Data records
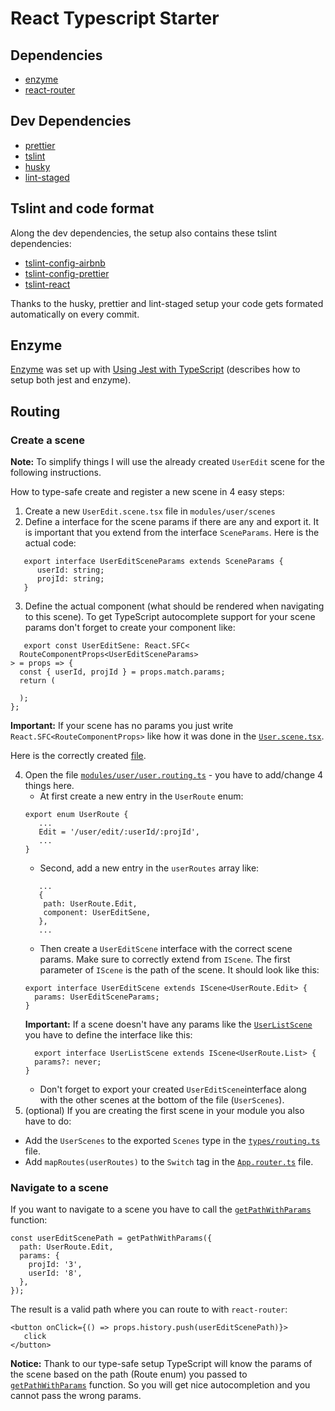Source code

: # React Typescript Starter

## Dependencies
* [enzyme](https://airbnb.io/enzyme/)
* [react-router](https://github.com/ReactTraining/react-router)

## Dev Dependencies
* [prettier](https://github.com/prettier/prettier)
* [tslint](https://github.com/palantir/tslint)
* [husky](https://github.com/typicode/husky)
* [lint-staged](https://github.com/okonet/lint-staged)

## Tslint and code format
Along the dev dependencies, the setup also contains these tslint dependencies:
* [tslint-config-airbnb](https://github.com/progre/tslint-config-airbnb)
* [tslint-config-prettier](https://github.com/prettier/tslint-config-prettier)
* [tslint-react](https://github.com/palantir/tslint-react)

Thanks to the husky, prettier and lint-staged setup your code gets formated automatically on every commit.

## Enzyme
[Enzyme](https://airbnb.io/enzyme/) was set up with [Using Jest with TypeScript](https://basarat.gitbooks.io/typescript/docs/testing/jest.html) (describes how to setup both jest and enzyme).

## Routing

### Create a scene
**Note:** To simplify things I will use the already created `UserEdit` scene for the following instructions.

How to type-safe create and register a new scene in 4 easy steps:
1. Create a new `UserEdit.scene.tsx` file in `modules/user/scenes`
2. Define a interface for the scene params if there are any and export it. It is important that you extend from the interface `SceneParams`. Here is the actual code:
```
   export interface UserEditSceneParams extends SceneParams {
      userId: string;
      projId: string;
   }
```
3. Define the actual component (what should be rendered when navigating to this scene). To get TypeScript autocomplete support for your scene params don't forget to create your component like:
```
   export const UserEditSene: React.SFC<
  RouteComponentProps<UserEditSceneParams>
> = props => {
  const { userId, projId } = props.match.params;
  return (
    
  );
};
```
**Important:** If your scene has no params you just write `React.SFC<RouteComponentProps>` like how it was done in the [`User.scene.tsx`](https://github.com/npeham/react-typescript-starter/blob/react-router/src/modules/user/scenes/UserList.scene.tsx).

Here is the correctly created [file](https://github.com/npeham/react-typescript-starter/blob/react-router/src/modules/user/scenes/UserEdit.scene.tsx).

4. Open the file [`modules/user/user.routing.ts`](https://github.com/npeham/react-typescript-starter/blob/react-router/src/modules/user/user.routes.ts) - you have to add/change 4 things here.
   * At first create a new entry in the `UserRoute` enum:
   ```
   export enum UserRoute {
      ...
      Edit = '/user/edit/:userId/:projId',
      ...
   }
   ```
   * Second, add a new entry in the `userRoutes` array like:
   ```
      ...
      {
       path: UserRoute.Edit,
       component: UserEditSene,
      },
      ...
   ```
   * Then create a `UserEditScene` interface with the correct scene params. Make sure to correctly extend from `IScene`. The first parameter of `IScene` is the path of the scene. It should look like this: 
   ```
   export interface UserEditScene extends IScene<UserRoute.Edit> {
     params: UserEditSceneParams;
   }
   ```
   **Important:** If a scene doesn't have any params like the [`UserListScene`](https://github.com/npeham/react-typescript-starter/blob/react-router/src/modules/user/scenes/UserList.scene.tsx) you have to define the interface like this:
   ```
     export interface UserListScene extends IScene<UserRoute.List> {
     params?: never;
   }
   ```
   * Don't forget to export your created `UserEditScene`interface along with the other scenes at the bottom of the file (`UserScenes`).
5. (optional) If you are creating the first scene in your module you also have to do:
- Add the `UserScenes` to the exported `Scenes` type in the [`types/routing.ts`](https://github.com/npeham/react-typescript-starter/blob/react-router/src/shared/types/routing.ts) file.
- Add `mapRoutes(userRoutes)` to the `Switch` tag in the [`App.router.ts`](https://github.com/npeham/react-typescript-starter/blob/react-router/src/App.router.tsx) file.

### Navigate to a scene
If you want to navigate to a scene you have to call the [`getPathWithParams`](https://github.com/npeham/react-typescript-starter/blob/react-router/src/shared/helper/routing/routing.helper.ts#L19) function:
```
const userEditScenePath = getPathWithParams({
  path: UserRoute.Edit,
  params: {
    projId: '3',
    userId: '8',
  },
});
```
The result is a valid path where you can route to with `react-router`:
```
<button onClick={() => props.history.push(userEditScenePath)}>
   click
</button>
```
**Notice:** Thank to our type-safe setup TypeScript will know the params of the scene based on the path (Route enum) you passed to [`getPathWithParams`](https://github.com/npeham/react-typescript-starter/blob/react-router/src/shared/helper/routing/routing.helper.ts#L19) function. So you will get nice autocompletion and you cannot pass the wrong params.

#### [Exercise objective]
Count the lines in the records above that contain the word "your", and report only that number.

#### [Result of this exercise]
5